Overall, the mutagenesis and functional analysis results are consistent with the proposed model of the mAhR LBD (mod_HIF/ARNT) and confirm that the cavity modeled in the interior of the domain is indeed involved in ligand binding.
In fact, mutation of those residues that point outside the modeled LBD pocket (Arg282, Thr311, Glu339 and Lys350, shown in blue in Figure 4) to alanine do not affect AhR TCDD binding and, with the exception of Glu339, AhR tranformation/DNA binding. It is conceivable that Glu339, whose side chain points out of the pocket toward the back of the β-sheet, is indeed not involved in ligand binding but could affect mAhR transformation by altering ligand-dependent effects on the interaction of AhR with partner proteins such as hsp90 or ARNT. This point deserves further in-depth analyses to elucidate the specific sites for protein–protein interaction on the LBD external surface.
In contrast, those residues whose mutation adversely affects TCDD and/or DNA binding point into the modeled cavity (His285, Cys327, Met334, Ala375, and Gln377, shown in purple in Figure 4) or lie in the helical connector that flanks the cavity (I332). Homology modeling of these mutants, performed on the basis of the same template structures, alignment, and modeling procedure used for the wild-type mAhR (see Materials and Methods section), indicated that only the I332P mutation has structural effects on the LBD. As expected, substitution of isoleucine with proline in that position destabilized the helical connector due to the loss of a hydrogen bond between the nitrogen (on Ile332) and oxygen (on Ala328) backbone atoms. The structural effects of this change were evidenced by performing a 1 ns molecular dynamics simulation (see Materials and Methods section) on the modeled I332P mutant. After about 300 ps of simulation the kink of the helix around the E329 position, with insertion of a turn, was evidenced by the DSSP analysis (58). Moreover, perturbation of the helix N-terminal capping as well as of the orientations of the side chains from the helix N-terminal to P332 was observed (Figure 7). One of the consequences of these structural modifications was the reduction in the internal cavity volume of about 100 Å3. It has to be noted that a MD simulation performed on the modeled wild-type mAhR LBD, with the same computational protocol as for I332P, indicated that, in that case, the tertiary and secondary structure of the domain remained stable throughout the simulation. It is therefore conceivable that the complete elimination of TCDD binding and TCDD-inducible AhR DNA binding observed for the I332P mutant is associated to the loss of LBD structural features required for ligand binding.
In contrast, analysis of the models generated for the point mutants in the His285, Cys327, Met334, Ala375, and Gln377 positions indicated that those mutations did not modify either the overall fold nor the secondary structure elements of the LBD. Also the side-chain conformations of residues lying in the modeled cavity and those in the surrounding of the mutated residue were unaffected in all cases.
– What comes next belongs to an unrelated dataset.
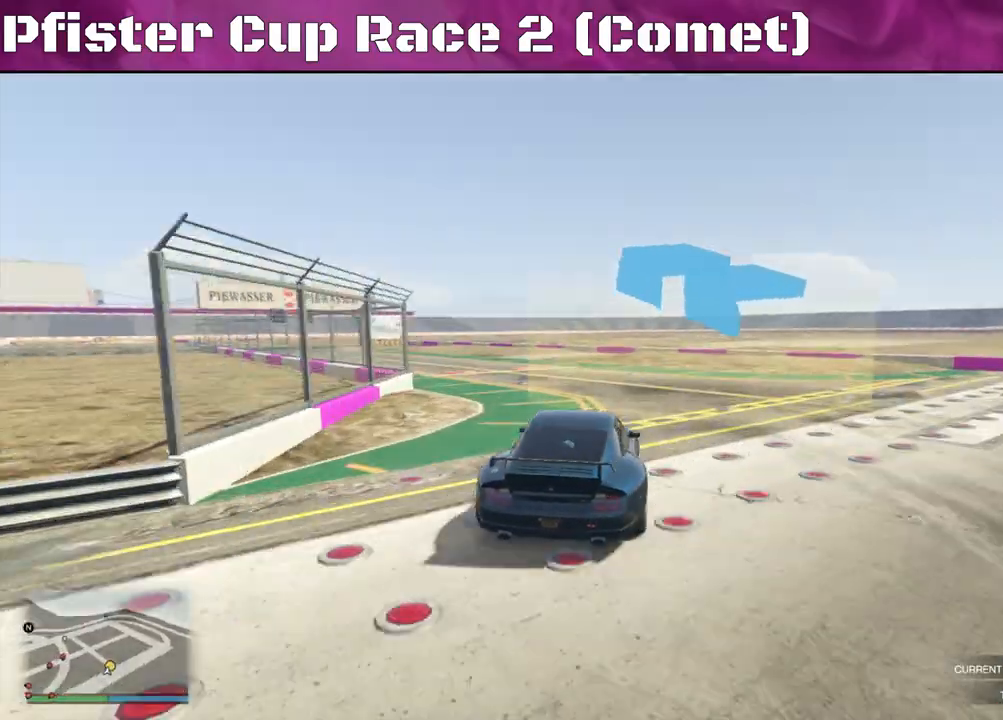
{"buttons": ["R2"], "left_stick": "left", "right_stick": "left", "events": []}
Therefore, the effects of those mutations on TCDD binding appear to be related to the removal of specific molecular requirements for ligand recognition.
Interesting mutations are those of alanine 375 to two residues (valine and leucine) that maintain its hydrophobicity but present increasingly longer side chains. Previous results identified the side-chain size in the Ala375 position of the mAhR as critical for ligand binding activity, since the valine substitution of this residue that is found naturally in the mouse AhRd allele and in the human AhR significantly reduced ligand binding (16, 17, 24). As expected, mutation of Ala375 to valine dramatically reduced [3H]TCDD specific binding, and ligand binding was eliminated when Ala375 was mutated to leucine (Table 4). The position of this residue is directly in the center of the modeled LBD cavity, and decreased TCDD binding must be associated with increased steric hindrance by the amino acid side chain. Thus, TCDD must bind relatively close to this residue within the cavity for it to reduce TCDD binding.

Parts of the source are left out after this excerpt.